Steve McClaren: Newcastle United head coach's future remain in doubt

McClaren was at the club's Darsley Park training headquarters on Tuesday

Newcastle United head coach Steve McClaren was back at work on Tuesday but his future at the club remains in doubt.

McClaren arrived at the club’s Darsley Park training headquarters early, ready to put his players through their paces as usual at 10.30am.

Newcastle, who lie just one place off the foot of the Premier League table with 10 games of their season remaining, are in danger of slipping out of the top flight for the second time in seven years. They have won only once in their last six league games and were humbled 3-1 by Bournemouth at St James’ Park on Saturday, when the crowd turned on McClaren for the first time.

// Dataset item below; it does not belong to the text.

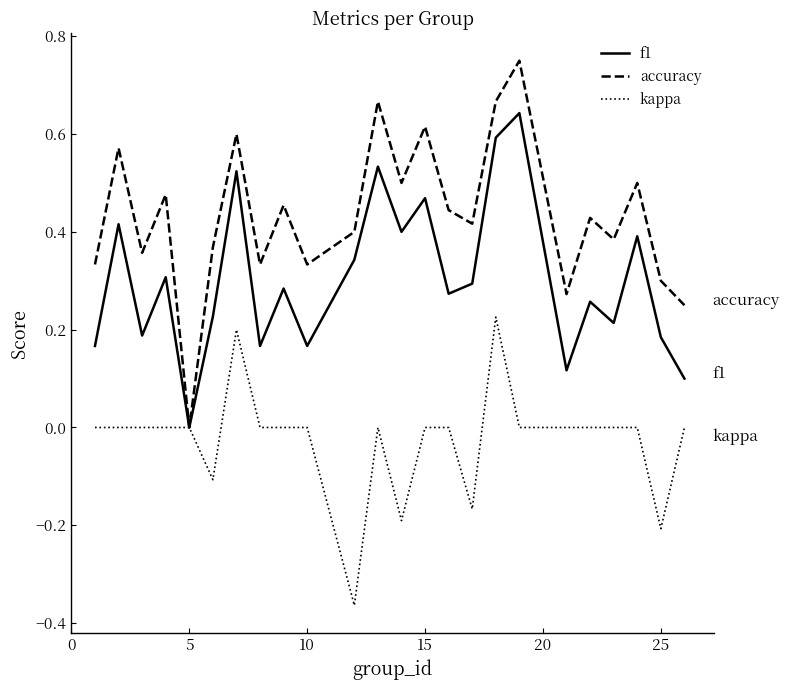

How many series are shown in this chart?

3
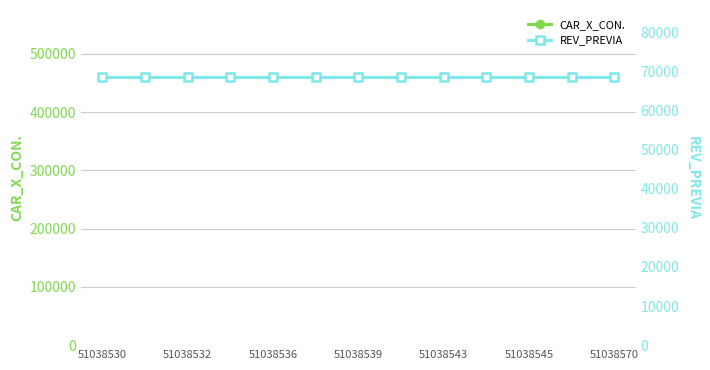

Which series has the largest total across all categories?

CAR_X_CON.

The club’s board, with the conspicuous absence of the head coach, met away from Tyneside on Monday with managing director Lee Charnley, chief scout Graham Carr and club ambassador Bob Moncur discussing possible ways forward.

However, as of last night Newcastle had made no communication with Rafael Benitez’s representatives about the possibility of him becoming their next manager. The chances of the former Liverpool and Real Madrid manager succeeding Steve McClaren cannot be ruled out, yet it is a remote one. Wages could be an issue, with Newcastle notoriously tight-spenders. The North East club would certainly need to make a very convincing case to Benitez, who parted company with the Spanish side in January, considering the serious risk of relegation which comes attached to such a job.

Newcastle’s board has to decide whether to take a gamble on leaving McClaren in charge or replacing him with time running out in a season which will determine whether they receive a full share of the new £5.14billion broadcast deal next season.

David Moyes, Benitez and Nigel Pearson could head the list of potential candidates if they opt to sack McClaren.

McClaren’s position is complicated by the fact that he was the choice of Charnley, rather than owner Mike Ashley, and dismissing him now could be viewed as an admission of failure on his part, while an £82m recruitment programme overseen by Carr, much of which was in place before the former England manager was appointed, has still left huge gaps in the squad.